Com o quinto título de Super Bowl conquistado na madrugada de ontem (6), com a vitória por 34 a 28 sobre o Atlanta Falcons após inédita prorrogação, em Houston, Tom Brady e o técnico Bill Belichick consolidaram aquela que, possivelmente, tornou-se a maior dinastia da NFL.

Juntos, os dois comandaram o New England Patriots a sete disputas de Super Bowl em 15 anos, feitos inéditos para um jogador e um técnico. Ganharam cinco vezes (2002, 2004, 2005, 2015 e 2017).

Tom Brady beija a esposa Gisele após o Super Bowl.Foto: Reprodução

A equipe – que, antes da era Brady-Belichick, havia disputado duas decisões da NFL e perdido ambas – transformou-se em sinônimo de triunfo.

A vitória sobre os Falcons provou-se a mais difícil de todas. Para obtê-la, após ficarem 25 pontos atrás do placar (28 a 3), Brady e companheiros tiveram de atuar em nível máximo na decisão.

Como resultado, o Super Bowl 51 entrou para a história como palco de recordes quebrados nas pouco mais de quatro horas de partida.

Ao menos 18 marcas foram batidas durante o duelo.

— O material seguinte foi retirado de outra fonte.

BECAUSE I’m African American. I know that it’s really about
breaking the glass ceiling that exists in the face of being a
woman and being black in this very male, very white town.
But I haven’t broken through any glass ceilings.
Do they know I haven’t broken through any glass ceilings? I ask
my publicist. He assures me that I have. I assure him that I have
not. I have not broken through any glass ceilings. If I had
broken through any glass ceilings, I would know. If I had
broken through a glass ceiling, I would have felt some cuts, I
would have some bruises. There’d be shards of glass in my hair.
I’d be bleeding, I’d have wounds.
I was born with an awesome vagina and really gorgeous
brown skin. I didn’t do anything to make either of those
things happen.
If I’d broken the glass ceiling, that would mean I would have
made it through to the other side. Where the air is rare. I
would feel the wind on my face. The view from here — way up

Brady terminou eleito o jogador mais valioso da decisão – honraria que obteve pela quarta vez em sua carreira – e foi o protagonista.

Marido da modelo brasileira Gisele Bündchen, o quarterback foi quem mais passes tentou (62), mais passes completou (43) e mais jardas lançou (466) em uma única partida da finalíssima.

Com os números da atuação deste domingo, também se estabeleceu como quarterback com mais jardas, touchdowns e passes completados em Super Bowls.

Mais importante, Brady completou 22 de seus 30 lançamentos no segundo tempo, o que mudou a maré do jogo.

“Brady é um assassino. Ele estraçalha o coração das pessoas”, afirmou Chris Long, jogador de defesa dos Patriots.